Intro .1 .2 .3 .4 .5 .6 .7 .8 .9 .10 .11 .12 .13 .14 .15 .16 .17 .18

A search algorithm is an algorithm that retrieves information stored in a data structure or calculated in the search space of a problem domain, with either discrete or continuous values.

Linear Search

The most basic way of searching in which each element is searched in the order it appears in the list. The list doesn’t need to be organized.

For the code given below, the algorithm compares each value to the previous value, and if the value is smaller than the previous value, that value becomes the new min. The algorithm continues until it reaches the end of the list. This should be similar to the hack you did from Lists (idea 3.10)!

nums[]  [86, 75, 98, 100, 71, 65, 84]

min  nums[0] 

FOR EACH score IN nums[] DO
    IF score < min THEN
        min  score
    END IF
END FOR

OUTPUT "The minimum value in the list is:", min

Python Code

nums = [86, 75, 98, 100, 71, 65, 84]
print(nums)

min = nums[0]

for score in nums:
    if (score < min):
        min = score

print("The minimum value in the list is:", min)
[86, 75, 98, 100, 71, 65, 84]
The minimum value in the list is: 65

Binary Search

A binary search, also known as half-interval search, logarithmic search, or binary chop is a search algorithm that finds the position of a target value within a sorted array.

  • Binary Search is a method of searching for an element in a list.
  • Binary Search is faster than Linear Search
  • Binary search works on sorted arrays.

    • Binary search begins by comparing an element in the middle of the array with the target value.

    • If the target value matches the element:

      • Its position in the array is returned and exit the program.
    • If the target value is less than the element:

      • The search continues in the lower half of the array. Go to Step-2
    • If the target value is greater than the element, the search continues in the upper half of the array. Go to Step-2

    • Go back to Step-2

image

  • Worst Case Scenario: 4 Iterations


# Returns index of x in arr if present, else -1
def binary_search(arr, low, high, x):
 
    # Check base case
    if high >= low:
 
        mid = (high + low) // 2
 
        # If element is present at the middle itself
        if arr[mid] == x:
            return mid
 
        # If element is smaller than mid, then it can only
        # be present in left subarray
        elif arr[mid] > x:
            return binary_search(arr, low, mid - 1, x)
 
        # Else the element can only be present in right subarray
        else:
            return binary_search(arr, mid + 1, high, x)
 
    else:
        # Element is not present in the array
        return -1
 
# Test array
arr = [ 2, 3, 4, 10, 40 ]
x = 10
 
# Function call
result = binary_search(arr, 0, len(arr)-1, x)
 
if result != -1:
    print("The Element is in index", str(result))
else:
    print("Element is not present in array")
The Element is in index 3

Big O Notation

Usually used to denote how much run time an algorithm takes or how much memory is used by an algorithm.
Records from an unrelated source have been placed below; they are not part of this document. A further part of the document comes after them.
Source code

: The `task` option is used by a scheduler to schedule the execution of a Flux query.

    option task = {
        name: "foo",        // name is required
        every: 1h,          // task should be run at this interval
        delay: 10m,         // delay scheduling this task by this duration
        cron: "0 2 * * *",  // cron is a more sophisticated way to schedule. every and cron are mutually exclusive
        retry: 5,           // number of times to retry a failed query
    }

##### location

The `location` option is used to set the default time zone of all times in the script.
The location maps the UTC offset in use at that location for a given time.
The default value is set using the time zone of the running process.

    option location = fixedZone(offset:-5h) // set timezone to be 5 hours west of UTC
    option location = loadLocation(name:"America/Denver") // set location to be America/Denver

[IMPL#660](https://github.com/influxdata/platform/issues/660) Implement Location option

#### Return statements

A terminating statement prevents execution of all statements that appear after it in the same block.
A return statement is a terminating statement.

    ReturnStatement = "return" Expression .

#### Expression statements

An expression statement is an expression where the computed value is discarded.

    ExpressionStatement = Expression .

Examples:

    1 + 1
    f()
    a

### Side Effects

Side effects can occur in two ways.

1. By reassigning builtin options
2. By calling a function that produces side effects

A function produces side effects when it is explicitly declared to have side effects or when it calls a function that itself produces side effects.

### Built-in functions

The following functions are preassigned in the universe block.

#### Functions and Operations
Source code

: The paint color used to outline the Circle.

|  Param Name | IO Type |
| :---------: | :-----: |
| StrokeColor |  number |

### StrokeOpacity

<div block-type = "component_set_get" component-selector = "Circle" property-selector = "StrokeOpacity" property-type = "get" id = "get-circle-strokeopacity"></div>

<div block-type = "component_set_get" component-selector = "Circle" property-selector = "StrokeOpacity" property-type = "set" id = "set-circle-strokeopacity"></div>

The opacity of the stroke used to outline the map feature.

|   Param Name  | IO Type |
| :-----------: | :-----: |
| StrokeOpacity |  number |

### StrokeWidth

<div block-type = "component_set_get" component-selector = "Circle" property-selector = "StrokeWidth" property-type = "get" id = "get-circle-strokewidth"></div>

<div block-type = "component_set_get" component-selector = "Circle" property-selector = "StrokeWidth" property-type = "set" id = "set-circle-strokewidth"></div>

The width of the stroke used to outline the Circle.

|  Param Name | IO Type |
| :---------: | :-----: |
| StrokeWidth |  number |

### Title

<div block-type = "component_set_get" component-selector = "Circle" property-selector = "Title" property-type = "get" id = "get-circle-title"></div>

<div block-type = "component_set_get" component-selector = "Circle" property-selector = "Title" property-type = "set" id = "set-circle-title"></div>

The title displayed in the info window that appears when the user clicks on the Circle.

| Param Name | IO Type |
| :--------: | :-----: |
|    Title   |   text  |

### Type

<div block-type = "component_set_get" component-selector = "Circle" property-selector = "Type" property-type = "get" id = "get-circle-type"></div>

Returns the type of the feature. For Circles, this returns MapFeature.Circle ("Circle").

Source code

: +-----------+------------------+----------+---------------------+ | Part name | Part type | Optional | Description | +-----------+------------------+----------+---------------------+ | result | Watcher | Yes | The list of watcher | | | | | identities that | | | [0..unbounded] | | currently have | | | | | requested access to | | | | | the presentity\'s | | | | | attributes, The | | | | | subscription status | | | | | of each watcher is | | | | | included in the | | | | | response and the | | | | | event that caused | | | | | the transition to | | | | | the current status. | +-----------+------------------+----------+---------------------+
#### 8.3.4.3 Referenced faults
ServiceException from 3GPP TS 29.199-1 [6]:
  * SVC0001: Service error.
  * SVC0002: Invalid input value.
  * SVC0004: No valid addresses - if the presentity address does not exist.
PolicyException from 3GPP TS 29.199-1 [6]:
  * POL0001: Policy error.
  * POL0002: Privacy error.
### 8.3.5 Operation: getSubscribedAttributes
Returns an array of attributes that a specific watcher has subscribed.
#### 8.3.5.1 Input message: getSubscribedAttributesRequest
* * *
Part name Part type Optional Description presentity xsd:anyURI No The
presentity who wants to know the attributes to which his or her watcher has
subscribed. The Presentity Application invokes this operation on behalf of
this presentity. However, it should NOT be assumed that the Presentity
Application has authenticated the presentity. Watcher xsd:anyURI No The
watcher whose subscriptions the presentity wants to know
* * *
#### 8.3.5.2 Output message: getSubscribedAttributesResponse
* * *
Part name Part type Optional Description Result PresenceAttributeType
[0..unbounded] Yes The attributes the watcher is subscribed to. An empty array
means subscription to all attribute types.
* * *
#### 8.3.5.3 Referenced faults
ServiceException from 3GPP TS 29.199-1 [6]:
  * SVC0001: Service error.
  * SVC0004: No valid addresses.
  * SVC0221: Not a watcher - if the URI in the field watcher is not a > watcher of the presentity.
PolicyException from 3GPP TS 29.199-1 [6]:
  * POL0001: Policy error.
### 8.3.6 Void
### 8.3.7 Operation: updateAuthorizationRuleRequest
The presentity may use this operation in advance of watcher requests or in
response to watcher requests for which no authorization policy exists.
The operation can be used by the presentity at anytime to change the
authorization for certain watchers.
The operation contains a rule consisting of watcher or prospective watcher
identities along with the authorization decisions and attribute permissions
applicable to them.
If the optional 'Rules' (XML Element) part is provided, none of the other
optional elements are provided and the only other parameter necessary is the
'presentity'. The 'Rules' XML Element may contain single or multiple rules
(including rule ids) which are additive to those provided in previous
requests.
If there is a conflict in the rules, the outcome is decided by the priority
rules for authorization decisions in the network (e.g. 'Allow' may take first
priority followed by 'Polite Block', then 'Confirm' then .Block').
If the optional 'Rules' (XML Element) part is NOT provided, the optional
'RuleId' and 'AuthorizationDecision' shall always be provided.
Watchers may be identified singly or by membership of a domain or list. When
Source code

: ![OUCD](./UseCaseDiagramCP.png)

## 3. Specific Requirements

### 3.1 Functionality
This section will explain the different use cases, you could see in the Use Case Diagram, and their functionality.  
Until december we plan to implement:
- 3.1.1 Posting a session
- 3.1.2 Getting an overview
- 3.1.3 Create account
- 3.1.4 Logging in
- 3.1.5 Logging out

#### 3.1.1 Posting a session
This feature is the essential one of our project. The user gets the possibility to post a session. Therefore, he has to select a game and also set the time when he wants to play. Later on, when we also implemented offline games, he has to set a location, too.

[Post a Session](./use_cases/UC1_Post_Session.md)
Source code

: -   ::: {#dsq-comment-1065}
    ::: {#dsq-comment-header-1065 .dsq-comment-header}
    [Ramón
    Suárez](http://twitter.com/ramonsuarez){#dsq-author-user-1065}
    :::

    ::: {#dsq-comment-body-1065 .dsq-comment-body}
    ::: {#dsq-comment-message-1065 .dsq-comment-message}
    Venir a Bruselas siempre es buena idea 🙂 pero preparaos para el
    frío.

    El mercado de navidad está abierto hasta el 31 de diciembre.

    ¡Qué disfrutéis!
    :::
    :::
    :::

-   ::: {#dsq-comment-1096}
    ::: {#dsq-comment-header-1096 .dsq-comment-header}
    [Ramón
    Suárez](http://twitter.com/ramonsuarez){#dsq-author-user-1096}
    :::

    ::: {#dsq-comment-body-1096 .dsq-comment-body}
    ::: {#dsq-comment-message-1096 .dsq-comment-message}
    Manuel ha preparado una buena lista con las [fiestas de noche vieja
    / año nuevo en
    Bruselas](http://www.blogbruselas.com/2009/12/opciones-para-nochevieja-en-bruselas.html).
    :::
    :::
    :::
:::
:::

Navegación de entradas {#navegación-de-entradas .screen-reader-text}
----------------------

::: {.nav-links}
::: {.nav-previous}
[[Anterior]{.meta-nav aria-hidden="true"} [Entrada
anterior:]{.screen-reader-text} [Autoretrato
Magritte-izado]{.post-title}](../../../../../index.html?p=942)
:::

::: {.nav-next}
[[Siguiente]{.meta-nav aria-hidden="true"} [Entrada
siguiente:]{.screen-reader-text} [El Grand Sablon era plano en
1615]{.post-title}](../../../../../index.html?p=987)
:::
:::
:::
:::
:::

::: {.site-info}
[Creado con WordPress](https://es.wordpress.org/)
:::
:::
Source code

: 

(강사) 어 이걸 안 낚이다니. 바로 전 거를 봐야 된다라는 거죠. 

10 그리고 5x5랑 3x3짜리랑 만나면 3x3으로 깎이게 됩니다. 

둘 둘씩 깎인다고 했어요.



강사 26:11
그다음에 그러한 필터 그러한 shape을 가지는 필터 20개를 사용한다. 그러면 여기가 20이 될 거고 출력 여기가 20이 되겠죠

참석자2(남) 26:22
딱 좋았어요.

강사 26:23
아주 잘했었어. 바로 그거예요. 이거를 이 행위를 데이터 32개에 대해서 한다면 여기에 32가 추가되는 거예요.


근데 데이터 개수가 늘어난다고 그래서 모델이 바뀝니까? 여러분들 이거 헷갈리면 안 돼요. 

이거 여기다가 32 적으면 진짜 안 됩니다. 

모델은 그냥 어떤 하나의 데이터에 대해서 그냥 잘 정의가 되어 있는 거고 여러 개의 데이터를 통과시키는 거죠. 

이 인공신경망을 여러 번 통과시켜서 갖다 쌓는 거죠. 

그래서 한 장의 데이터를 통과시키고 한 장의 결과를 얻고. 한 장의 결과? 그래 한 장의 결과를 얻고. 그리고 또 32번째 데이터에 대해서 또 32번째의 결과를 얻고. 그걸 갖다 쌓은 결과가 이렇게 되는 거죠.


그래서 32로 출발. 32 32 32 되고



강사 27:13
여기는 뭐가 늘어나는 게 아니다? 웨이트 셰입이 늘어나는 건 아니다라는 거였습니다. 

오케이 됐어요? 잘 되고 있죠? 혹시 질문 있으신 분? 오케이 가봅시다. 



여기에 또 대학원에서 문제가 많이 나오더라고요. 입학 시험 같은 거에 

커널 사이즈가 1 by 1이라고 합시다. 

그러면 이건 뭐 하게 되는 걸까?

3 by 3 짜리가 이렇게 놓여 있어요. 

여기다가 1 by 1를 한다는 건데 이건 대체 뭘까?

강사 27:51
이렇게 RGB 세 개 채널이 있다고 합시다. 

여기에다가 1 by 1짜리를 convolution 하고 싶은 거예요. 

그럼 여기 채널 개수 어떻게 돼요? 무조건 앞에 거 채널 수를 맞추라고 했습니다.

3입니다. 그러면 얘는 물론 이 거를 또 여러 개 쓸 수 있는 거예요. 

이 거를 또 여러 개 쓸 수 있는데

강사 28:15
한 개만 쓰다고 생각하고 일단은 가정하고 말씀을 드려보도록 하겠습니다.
In our case we are using it to show how many tries it will take for a search algorithm to find something.

Linear Search vs Binary Search big O notation:

 - Linear search complexity is denoted by O(n) as every element in the array is compared only once. 

     - In linear search, best-case complexity is O(1) where the element is found at the first index. 

     - Worst-case complexity is O(n) where the element is found at the last index or the element is not present in the array.

 - Binary search, best-case complexity is O(1) where the element is found at the middle index. The worst-case complexity is O(log base 2 n).

Hacks

Review each of the following and produce….

  • A binary search algorithm that sorts for the value 25.
    • nums = [12, 23, 25, 45, 47, 89, 91]
  • A python function that can determine the worst case number of iterations of a binary search for an array of length 20.